Is Bybit safe to use after the hack?
Bybit has significantly upgraded its security since the breach. They now require multi-party approvals for large withdrawals, use Subresource Integrity to prevent front-end tampering, and monitor cloud infrastructure for unauthorized access. While no exchange is 100% safe, Bybit is now one of the most transparent and proactive in improving its defenses.
Did Bybit lose money from the hack?
No - users didn’t lose money. Bybit covered the full $1.5 billion loss using its company reserves. This was a rare move in the crypto industry and helped maintain user trust. However, the company’s financial reserves were significantly reduced, and its long-term profitability is now under closer scrutiny.
Can I get my money back if Bybit gets hacked again?
There’s no guarantee. Bybit compensated losses from the 2025 hack using its own funds, but that was a business decision - not a policy.

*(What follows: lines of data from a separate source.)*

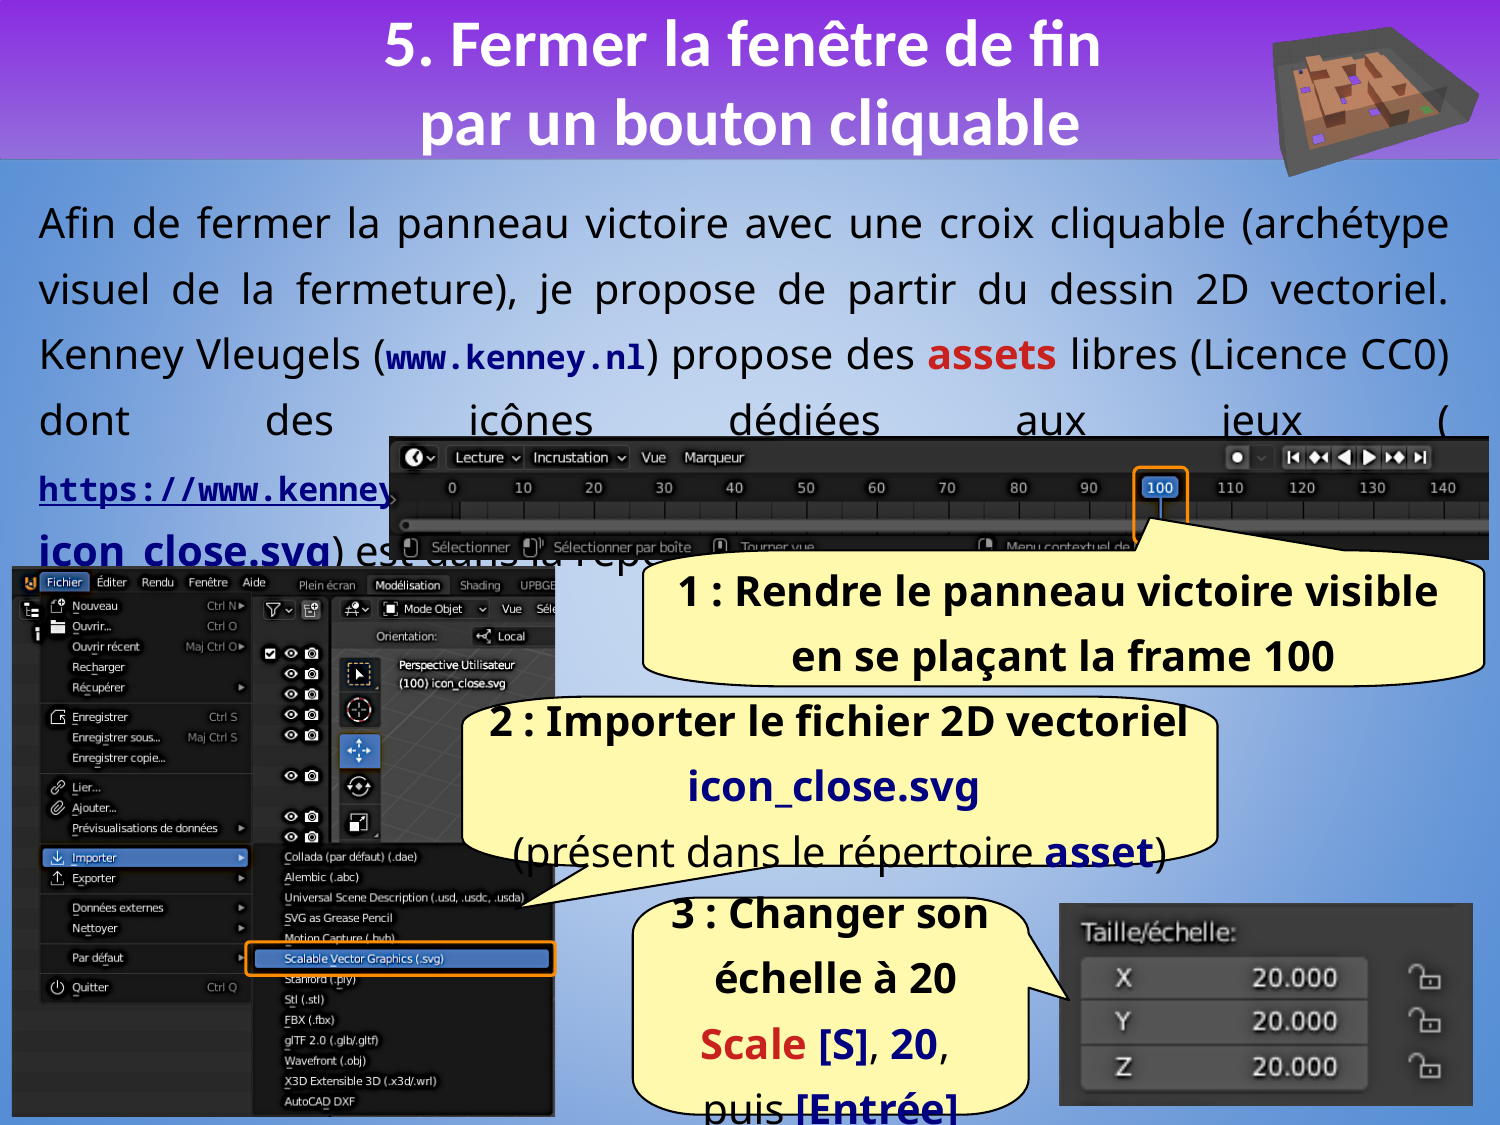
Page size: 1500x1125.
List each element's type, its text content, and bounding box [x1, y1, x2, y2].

picture [0, 27, 1500, 1125]
text_box 5. Fermer la fenêtre de fin par un bouton cliquable [0, 0, 1500, 159]
text_box 2 : Importer le fichier 2D vectoriel icon_close.svg (présent dans le répertoire asset) [462, 696, 1218, 909]
picture [735, 1115, 746, 1121]
text_box Afin de fermer la panneau victoire avec une croix cliquable (archétype visuel de la fermeture), je propose de partir du dessin 2D vectoriel. Kenney Vleugels (www.kenney.nl) propose des assets libres (Licence CC0) dont des icônes dédiées aux jeux (https://www.kenney.nl/assets/game-icons). L’icône de la croix (fichier icon_close.svg) est dans la répertoire asset du tutoriel. [23, 178, 1465, 434]
text_box 1 : Rendre le panneau victoire visible en se plaçant la frame 100 [643, 517, 1485, 687]
picture [709, 1115, 798, 1125]
picture [803, 1115, 951, 1125]
text_box 3 : Changer son échelle à 20 Scale [S], 20, puis [Entrée] [632, 897, 1069, 1115]
picture [709, 1115, 721, 1121]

Future losses may not be covered unless the company has the reserves and chooses to act. Always assume exchanges can fail. Keep only what you’re actively trading on them.
What’s the best way to store crypto after the Bybit hack?
Use a hybrid approach: keep 5-10% of your holdings on Bybit for trading, and store the rest in a hardware wallet like Ledger or Trezor. For larger amounts, consider multi-signature wallets that require multiple approvals to move funds. Never store large sums on any exchange - even one that’s "secure."
Why didn’t Ethereum roll back the blockchain to undo the hack?
Rolling back the Ethereum blockchain would’ve required consensus from nearly every node, miner, and developer - and would’ve set a dangerous precedent. It would mean centralized control over a decentralized system. Developers and the community rejected the idea as technically intractable and philosophically dangerous to crypto’s core principles.
How does Bybit compare to Binance or Coinbase in security?
Before the hack, Bybit’s security was similar to Binance and Coinbase - cold storage, multi-sig, 2FA. After the hack, Bybit went further: they added live video verification for large withdrawals, mandatory code reviews, and real-time cloud monitoring. Binance and Coinbase haven’t publicly disclosed similar upgrades. Bybit’s transparency post-breach gives it an edge in trust, even if their core tech isn’t radically different.
Kevin Karpiak
This is why America needs to ban foreign crypto exchanges. If a North Korean state actor can hit a US-based platform, we're already losing.